(Stored data entries)

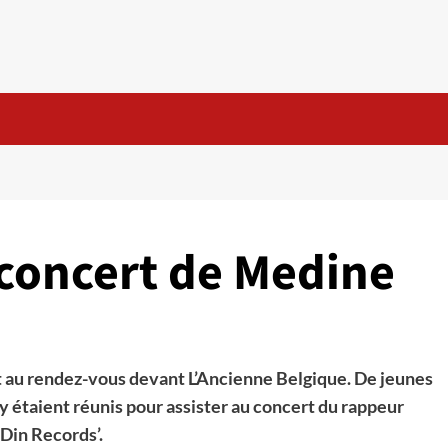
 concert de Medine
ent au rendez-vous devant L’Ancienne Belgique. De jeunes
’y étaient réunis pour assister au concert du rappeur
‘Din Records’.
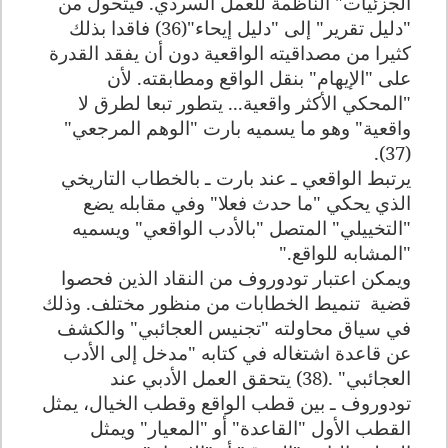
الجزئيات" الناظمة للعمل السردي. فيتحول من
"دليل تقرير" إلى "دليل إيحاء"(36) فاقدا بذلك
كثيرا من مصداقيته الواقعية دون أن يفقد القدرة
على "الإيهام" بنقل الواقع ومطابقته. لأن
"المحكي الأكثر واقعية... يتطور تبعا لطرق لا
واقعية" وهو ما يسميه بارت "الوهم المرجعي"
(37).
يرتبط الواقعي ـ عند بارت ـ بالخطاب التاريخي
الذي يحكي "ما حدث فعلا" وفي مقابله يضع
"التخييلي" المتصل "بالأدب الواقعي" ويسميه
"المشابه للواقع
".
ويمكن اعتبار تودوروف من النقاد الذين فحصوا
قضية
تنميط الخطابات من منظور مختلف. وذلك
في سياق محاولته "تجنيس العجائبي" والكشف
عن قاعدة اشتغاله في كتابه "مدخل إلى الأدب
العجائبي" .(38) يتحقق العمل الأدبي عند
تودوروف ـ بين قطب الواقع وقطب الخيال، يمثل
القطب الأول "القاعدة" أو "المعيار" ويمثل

==

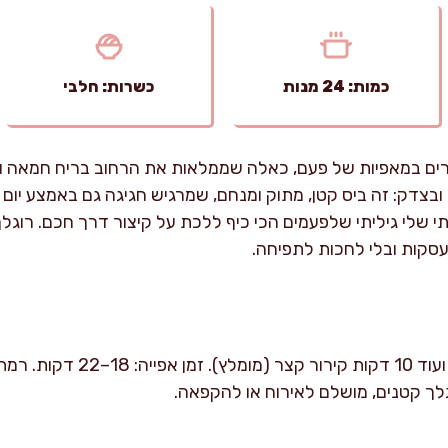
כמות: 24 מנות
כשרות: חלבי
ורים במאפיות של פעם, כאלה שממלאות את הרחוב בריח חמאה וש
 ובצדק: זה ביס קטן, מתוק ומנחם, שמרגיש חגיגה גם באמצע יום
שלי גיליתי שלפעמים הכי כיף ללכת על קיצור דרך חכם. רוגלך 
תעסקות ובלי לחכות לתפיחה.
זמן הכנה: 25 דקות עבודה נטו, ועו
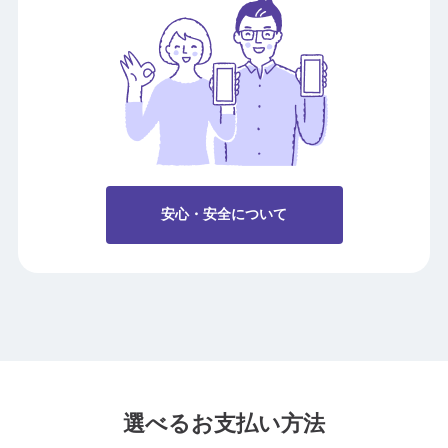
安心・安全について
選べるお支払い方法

--

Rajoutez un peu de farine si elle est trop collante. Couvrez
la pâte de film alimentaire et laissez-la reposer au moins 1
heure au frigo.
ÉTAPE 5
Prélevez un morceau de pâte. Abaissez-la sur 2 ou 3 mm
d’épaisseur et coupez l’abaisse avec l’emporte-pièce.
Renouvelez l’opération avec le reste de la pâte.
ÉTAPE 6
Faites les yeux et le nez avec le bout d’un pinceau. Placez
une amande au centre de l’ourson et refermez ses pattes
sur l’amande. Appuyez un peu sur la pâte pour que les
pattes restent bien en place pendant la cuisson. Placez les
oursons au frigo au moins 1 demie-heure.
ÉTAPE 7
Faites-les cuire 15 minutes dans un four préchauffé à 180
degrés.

## What is expected
Which lines in the data above contain the word "Faites" with the same capitalization? Select those lines and copy each one.

## Solution to this problem
Faites les yeux et le nez avec le bout d’un pinceau. Placez
Faites-les cuire 15 minutes dans un four préchauffé à 180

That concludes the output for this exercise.